2014年10月3日金曜日

20141003輪廻転生について考える


 人間は60兆個・200種類の細胞で構成されている。その60兆個の細胞のうち800億個が脳の細胞である。脳の一個の細胞には1万本ものスパイン(spine)と呼ばれるとげ状の突起がある。人間の脳の細胞同士はとげ状の突起(spine)をつなぎ合わせてネットワークを構成している。実際につながってネットワークになるのはスパインの一部である。

このネットワークは6歳ごろまでの間に完成すると言われている。その後は学習や訓練によってネットワークの個々の線(軸索)の太さが増加する。そのネットワークの個々の軸索が太くなることによって信号の伝達速度が向上する。信号の伝達速度が向上すればするほど、その人の能力は高まる。脳内に完成した細胞ネットワークは学習や訓練によってそのネットワークの軸索が太くなってゆく。6歳ごろまでに完成された脳内ネットワークの良否だけではなく、その後の学習や訓練によってその人の能力が決定されるのである。

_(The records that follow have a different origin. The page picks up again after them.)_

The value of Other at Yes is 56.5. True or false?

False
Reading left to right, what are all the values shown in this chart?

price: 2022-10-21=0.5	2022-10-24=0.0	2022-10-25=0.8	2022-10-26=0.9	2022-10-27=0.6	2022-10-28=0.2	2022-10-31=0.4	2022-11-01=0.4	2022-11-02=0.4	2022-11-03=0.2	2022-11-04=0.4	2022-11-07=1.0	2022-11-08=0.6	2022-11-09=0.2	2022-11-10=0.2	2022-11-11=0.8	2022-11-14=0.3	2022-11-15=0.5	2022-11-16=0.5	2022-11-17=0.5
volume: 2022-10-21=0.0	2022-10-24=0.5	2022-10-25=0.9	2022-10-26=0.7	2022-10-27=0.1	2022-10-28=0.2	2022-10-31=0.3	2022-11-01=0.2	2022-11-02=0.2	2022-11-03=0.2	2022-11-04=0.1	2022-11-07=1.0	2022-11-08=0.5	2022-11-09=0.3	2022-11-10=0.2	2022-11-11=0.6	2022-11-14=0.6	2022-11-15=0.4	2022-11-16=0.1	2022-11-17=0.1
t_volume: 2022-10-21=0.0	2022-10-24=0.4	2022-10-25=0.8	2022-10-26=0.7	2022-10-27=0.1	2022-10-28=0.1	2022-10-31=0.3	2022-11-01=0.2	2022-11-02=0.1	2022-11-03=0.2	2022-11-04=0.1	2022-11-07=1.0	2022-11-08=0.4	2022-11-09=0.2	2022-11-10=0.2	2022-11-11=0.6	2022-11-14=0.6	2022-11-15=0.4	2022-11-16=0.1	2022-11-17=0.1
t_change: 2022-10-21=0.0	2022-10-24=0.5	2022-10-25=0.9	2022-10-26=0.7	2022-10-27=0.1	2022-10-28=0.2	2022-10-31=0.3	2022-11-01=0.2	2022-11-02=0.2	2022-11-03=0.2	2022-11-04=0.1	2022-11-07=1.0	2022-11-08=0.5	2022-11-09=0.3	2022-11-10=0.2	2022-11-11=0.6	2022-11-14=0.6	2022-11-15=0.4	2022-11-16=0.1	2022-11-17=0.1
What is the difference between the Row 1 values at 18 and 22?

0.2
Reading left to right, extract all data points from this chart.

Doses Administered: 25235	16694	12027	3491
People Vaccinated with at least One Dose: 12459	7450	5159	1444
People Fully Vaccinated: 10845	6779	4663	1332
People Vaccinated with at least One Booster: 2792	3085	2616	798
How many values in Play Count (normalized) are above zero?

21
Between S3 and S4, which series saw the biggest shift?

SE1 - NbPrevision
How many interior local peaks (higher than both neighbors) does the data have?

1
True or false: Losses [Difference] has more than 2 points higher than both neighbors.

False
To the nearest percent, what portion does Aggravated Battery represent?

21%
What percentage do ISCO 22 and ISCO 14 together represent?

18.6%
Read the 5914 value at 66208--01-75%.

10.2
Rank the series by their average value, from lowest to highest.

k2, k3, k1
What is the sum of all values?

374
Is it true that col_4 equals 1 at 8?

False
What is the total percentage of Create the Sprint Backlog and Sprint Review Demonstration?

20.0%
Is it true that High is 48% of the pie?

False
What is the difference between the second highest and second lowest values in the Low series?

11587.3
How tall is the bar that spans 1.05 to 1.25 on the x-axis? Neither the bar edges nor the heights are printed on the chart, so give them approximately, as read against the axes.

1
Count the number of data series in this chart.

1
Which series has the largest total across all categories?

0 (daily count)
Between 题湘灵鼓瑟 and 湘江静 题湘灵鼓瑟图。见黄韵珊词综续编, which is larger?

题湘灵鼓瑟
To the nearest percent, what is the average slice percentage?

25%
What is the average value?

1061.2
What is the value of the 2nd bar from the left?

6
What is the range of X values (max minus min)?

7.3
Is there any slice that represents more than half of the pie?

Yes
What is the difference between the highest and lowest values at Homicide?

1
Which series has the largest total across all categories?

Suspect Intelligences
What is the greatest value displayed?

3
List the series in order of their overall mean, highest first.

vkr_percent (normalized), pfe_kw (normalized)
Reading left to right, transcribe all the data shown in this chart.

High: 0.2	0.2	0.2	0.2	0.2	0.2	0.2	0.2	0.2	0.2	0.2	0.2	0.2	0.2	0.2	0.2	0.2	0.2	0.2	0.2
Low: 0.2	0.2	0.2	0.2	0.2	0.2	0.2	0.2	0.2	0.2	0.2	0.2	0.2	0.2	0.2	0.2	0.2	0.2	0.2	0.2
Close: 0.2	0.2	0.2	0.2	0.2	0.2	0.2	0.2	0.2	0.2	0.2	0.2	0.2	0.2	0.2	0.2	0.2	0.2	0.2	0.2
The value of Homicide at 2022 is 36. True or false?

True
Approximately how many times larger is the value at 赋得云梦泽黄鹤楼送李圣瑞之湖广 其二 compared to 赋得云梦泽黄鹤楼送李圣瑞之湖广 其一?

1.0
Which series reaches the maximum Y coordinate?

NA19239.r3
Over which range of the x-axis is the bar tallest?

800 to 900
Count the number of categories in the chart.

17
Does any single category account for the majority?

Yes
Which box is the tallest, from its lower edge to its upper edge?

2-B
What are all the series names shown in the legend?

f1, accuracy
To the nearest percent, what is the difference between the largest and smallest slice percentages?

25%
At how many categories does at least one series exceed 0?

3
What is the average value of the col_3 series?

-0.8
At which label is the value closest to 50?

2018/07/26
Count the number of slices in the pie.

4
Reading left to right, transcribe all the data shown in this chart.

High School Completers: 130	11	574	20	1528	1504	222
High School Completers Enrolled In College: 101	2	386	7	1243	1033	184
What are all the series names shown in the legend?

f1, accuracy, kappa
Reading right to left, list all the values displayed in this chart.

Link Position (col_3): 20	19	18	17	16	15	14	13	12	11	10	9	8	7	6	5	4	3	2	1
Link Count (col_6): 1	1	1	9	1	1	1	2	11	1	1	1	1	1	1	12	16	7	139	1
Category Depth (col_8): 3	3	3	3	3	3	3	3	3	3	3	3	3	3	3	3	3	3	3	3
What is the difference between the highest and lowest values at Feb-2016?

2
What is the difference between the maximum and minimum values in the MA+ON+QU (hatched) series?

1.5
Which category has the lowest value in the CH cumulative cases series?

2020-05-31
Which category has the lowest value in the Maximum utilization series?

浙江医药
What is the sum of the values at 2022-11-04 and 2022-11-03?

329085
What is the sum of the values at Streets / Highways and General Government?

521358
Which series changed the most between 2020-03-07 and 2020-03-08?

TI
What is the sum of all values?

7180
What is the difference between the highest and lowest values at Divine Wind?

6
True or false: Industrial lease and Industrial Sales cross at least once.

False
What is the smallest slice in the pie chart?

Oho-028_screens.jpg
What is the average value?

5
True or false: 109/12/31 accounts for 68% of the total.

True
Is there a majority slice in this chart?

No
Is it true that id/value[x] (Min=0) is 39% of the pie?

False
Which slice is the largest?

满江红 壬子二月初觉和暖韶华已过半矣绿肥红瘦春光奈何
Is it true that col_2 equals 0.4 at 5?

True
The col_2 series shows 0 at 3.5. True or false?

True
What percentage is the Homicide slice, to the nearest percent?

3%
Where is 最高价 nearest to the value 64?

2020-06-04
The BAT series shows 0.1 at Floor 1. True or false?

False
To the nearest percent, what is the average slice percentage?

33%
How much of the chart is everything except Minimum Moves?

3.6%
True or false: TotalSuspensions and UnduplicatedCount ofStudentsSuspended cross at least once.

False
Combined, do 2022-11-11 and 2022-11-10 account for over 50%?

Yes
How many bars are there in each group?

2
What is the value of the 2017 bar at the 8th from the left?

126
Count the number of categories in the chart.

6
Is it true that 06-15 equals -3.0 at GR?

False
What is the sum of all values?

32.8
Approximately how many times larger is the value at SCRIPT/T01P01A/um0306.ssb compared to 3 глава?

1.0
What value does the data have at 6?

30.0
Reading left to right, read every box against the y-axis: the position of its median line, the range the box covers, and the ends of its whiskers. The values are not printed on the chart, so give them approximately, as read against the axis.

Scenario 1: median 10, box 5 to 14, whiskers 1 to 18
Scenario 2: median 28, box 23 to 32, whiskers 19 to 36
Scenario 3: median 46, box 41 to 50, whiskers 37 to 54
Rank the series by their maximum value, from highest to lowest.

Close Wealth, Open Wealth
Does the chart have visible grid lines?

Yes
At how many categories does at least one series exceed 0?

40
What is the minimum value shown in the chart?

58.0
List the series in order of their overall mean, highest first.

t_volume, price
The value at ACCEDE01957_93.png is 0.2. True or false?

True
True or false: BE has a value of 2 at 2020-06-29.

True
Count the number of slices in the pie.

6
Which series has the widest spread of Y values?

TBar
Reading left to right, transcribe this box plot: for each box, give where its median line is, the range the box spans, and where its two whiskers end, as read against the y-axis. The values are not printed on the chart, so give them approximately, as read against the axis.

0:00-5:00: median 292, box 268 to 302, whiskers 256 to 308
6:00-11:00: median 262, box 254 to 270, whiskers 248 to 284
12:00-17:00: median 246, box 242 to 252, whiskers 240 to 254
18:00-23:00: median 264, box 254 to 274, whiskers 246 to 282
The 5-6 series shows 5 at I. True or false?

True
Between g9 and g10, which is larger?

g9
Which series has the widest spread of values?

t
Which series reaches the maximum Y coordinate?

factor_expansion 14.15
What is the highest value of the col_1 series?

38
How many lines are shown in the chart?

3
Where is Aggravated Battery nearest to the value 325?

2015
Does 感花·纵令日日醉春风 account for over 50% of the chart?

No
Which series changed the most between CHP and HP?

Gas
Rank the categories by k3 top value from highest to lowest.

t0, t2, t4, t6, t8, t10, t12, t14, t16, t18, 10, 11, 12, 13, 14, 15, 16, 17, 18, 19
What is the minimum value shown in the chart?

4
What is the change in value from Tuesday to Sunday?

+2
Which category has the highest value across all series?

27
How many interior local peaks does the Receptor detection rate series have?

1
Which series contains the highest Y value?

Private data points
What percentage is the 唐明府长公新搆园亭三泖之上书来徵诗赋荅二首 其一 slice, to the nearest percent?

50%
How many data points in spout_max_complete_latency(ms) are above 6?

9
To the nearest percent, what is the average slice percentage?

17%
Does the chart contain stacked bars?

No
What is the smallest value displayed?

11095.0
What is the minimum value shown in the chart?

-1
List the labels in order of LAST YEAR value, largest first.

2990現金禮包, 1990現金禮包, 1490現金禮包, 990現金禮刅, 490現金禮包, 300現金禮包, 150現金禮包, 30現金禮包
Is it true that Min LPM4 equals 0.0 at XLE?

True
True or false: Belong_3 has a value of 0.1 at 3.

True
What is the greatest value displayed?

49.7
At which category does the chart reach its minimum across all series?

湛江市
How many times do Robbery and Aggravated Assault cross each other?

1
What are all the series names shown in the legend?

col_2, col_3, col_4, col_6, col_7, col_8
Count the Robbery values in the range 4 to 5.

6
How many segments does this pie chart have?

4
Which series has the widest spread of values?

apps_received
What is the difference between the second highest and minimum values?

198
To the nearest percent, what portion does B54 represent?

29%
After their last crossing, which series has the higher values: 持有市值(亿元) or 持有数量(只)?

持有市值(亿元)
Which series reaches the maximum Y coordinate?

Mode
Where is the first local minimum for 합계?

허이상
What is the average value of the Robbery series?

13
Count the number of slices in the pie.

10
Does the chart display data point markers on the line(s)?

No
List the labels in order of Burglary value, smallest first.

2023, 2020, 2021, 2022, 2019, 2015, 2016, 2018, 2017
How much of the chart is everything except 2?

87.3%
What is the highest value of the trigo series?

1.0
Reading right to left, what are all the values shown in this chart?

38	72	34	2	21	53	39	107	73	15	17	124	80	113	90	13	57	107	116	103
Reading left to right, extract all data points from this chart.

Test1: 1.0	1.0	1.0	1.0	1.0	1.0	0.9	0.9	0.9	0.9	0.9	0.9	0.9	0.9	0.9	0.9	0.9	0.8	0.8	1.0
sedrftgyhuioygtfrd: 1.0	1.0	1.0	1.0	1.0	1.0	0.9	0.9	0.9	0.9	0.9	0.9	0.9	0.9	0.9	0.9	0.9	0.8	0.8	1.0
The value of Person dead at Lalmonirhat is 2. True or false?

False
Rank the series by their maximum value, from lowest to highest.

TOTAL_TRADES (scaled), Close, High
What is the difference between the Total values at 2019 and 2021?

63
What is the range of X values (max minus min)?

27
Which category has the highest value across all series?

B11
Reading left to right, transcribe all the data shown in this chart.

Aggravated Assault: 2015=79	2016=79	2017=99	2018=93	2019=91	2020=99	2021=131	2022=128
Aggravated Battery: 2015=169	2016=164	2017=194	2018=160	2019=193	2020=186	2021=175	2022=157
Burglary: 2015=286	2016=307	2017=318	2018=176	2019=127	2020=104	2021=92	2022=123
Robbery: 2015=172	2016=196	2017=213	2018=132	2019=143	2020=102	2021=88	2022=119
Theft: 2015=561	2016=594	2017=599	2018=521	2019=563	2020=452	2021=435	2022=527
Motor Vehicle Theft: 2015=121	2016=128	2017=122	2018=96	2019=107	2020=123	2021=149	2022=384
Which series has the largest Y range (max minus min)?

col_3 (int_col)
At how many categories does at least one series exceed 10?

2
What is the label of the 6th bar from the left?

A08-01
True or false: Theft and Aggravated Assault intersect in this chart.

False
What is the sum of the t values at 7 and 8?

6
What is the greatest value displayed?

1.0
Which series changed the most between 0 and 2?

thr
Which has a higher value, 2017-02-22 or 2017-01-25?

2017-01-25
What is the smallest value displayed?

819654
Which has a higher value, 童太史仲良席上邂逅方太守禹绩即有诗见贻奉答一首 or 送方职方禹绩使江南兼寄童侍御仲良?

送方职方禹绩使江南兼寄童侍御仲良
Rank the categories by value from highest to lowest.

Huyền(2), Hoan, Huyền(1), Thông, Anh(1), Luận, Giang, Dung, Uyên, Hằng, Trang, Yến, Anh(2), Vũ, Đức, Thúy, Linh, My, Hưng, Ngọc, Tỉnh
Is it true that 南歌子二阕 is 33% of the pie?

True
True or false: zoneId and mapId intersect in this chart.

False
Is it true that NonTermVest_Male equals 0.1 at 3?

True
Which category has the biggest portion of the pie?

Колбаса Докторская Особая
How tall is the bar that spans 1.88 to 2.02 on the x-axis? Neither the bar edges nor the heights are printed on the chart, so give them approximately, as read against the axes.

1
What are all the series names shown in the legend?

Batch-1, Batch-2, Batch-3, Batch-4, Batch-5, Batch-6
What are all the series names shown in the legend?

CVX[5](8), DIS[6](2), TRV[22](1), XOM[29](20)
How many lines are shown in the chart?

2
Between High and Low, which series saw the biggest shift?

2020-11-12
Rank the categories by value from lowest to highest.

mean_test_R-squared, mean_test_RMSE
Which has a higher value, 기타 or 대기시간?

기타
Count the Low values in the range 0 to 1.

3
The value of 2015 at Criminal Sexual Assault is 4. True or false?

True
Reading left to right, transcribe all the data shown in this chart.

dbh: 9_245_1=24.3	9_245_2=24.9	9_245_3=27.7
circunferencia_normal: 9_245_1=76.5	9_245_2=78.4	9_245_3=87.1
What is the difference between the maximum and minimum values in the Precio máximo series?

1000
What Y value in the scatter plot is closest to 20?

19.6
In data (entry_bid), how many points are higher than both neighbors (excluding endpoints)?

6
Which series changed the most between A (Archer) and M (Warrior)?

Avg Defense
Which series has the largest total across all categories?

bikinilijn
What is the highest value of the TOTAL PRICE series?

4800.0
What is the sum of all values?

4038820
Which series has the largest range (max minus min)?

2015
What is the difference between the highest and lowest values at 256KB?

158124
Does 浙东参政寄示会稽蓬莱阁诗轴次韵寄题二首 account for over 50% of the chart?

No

人間の脳にはそのネットワークの軸索を太くする働きをする細胞(オリゴデンドロイサイトoligodendrocyte)や必要なタンパク質を運搬する細胞(分子モーターmolecular motors)が存在している。オリゴデンドロサイトは繋ぎ合った細胞同士の軸索の上を移動しながら脂肪でできた腕をその軸索に巻き付けて軸索を太くしてゆく。分子モーターは役割ごとに90種類ある。これらの細胞の働きは遺伝子の発現によるものである。

意識は感覚・感情・行動・記憶の各要素が統合されたものである。以前私は意識は人間にしか存在していないものであると思っていた。しかし上記の概念では意識は動物にも存在しているし、感情をプログラムされたコンピューターにも意識を持たせることは不可能ではないかもしれない。

 人間には言語がある。人間はその言語を用いて自分が意識したもの・体験したこと・他人が意識したこと・他人が体験したなどを詳細に記録し、後世に伝えることができる。人間は想像力を働かせて自分の意識を遠い過去から遠い未来まで拡げることができる。人間の意識は時空を超越するものであり、広大無辺・融通無碍・自由自在なものである。

 人間の意識は800億個もの脳神経細胞の活動によって作り出されるものである。その細胞のスパインの突起部分が他の脳神経細胞のスパインの突起部分と結合することにより意識が生まれる。意識の量はその脳神経細胞の数と脳神経細胞同士の結合の度合いの濃淡によって決まるものである。

 脳神経細胞を作り出し、一つの脳神経細胞のスパインと他の脳神経細胞のスパインとの間で結合を生じさせるものは遺伝情報である。遺伝子の発現によって意識を生み出す仕組みができる。人間は死ぬと脳神経細胞も消滅する。しかし遺伝情報は子孫に伝わる。また本人の遺伝情報は本人の骨など体の組織が残っている間は残る。子孫に伝わった遺伝情報はその子孫の意識の元となる。

 人の才能・素質は遺伝によるものが50%ぐらいあることが分かってきている。親から遺伝的に受け継いだ才能・素質を十分発揮できるかどうかはその人の運命ではなく、その人が成長・学習・訓練等に関する正しい知識を持っているかどうかによるものである。人は欲得に心を曇らせることなく物事を素直に受け止め、正しい知識によって最大の努力をすれば自然に自分の未来が開かれるものである。例え自分が自分の死に直面せざるを得ないような状況におかれたとしても、自分の死がある役割を担っていることを自覚することができれば何も苦しむことはないのである。仏教や易経はそのような自覚の仕方を教えるものである。つまらぬ雑学に時間を費やすよりはそのような教えを学ぶことに時間を費やすほうが余程良い。他者より上に自分を格付けしようとしてもがくことは愚かである。

 私は「意識は霊魂である。意識は脳内に碇を下して体全体を包んでいる」と考えている。人は死んでもその霊魂は何かの形で永遠に残る。過去世・現世・来世の因縁は人間だけのものである。「あの世」の存在の有無を科学で証明することは不可能である。しかし極めて素直に「あの世」の存在を信じることができる人は幸せである。

 われわれヒトの遺伝子の99%以上は他の生物の遺伝子と共有している。ヒトの遺伝子の53%は植物の遺伝子と共有し、残りの46%を動物と共有している。ヒトの遺伝子の個人間の差は僅か0.1%である。ヒトのDNAは約30億塩基対から成っているので、その0.1%、つまり300万塩基対の違いが個人間・人種間の形質の差をもたらしている。

 人間は地上のあらゆる生物と同根である。人間だけが特別な存在であるのではない。仏教では「あの世」の存在を肯定し、人は死後六道に輪廻転生するとしている。善男善女は死後新たな人間として「人間界」に生を受けるが、悪人は生前犯した罪の程度に応じて「修羅界」「地獄界」「餓鬼界」「畜生界」のいずれかに生を受けて苦しむことになる。


動物界の最上位に君臨する人間はほとんど同根の他の動物を殺して食べている。つまり人間は「畜生界」に生きている同根の動物を殺して食べている。善男善女はそういう人間である。他の動物を殺さなければ人間は生きては行けないのである。他人を殺すことは最もいけないことである。人間は他の動物を殺すことは必要最小限にし、その動物を憐れみ、その動物を存在させている大自然に感謝の気持ちを表明するべきである。野菜など植物とて人間と同根である。人間は畑の作物を大切に思う気持ちがなければならないのである。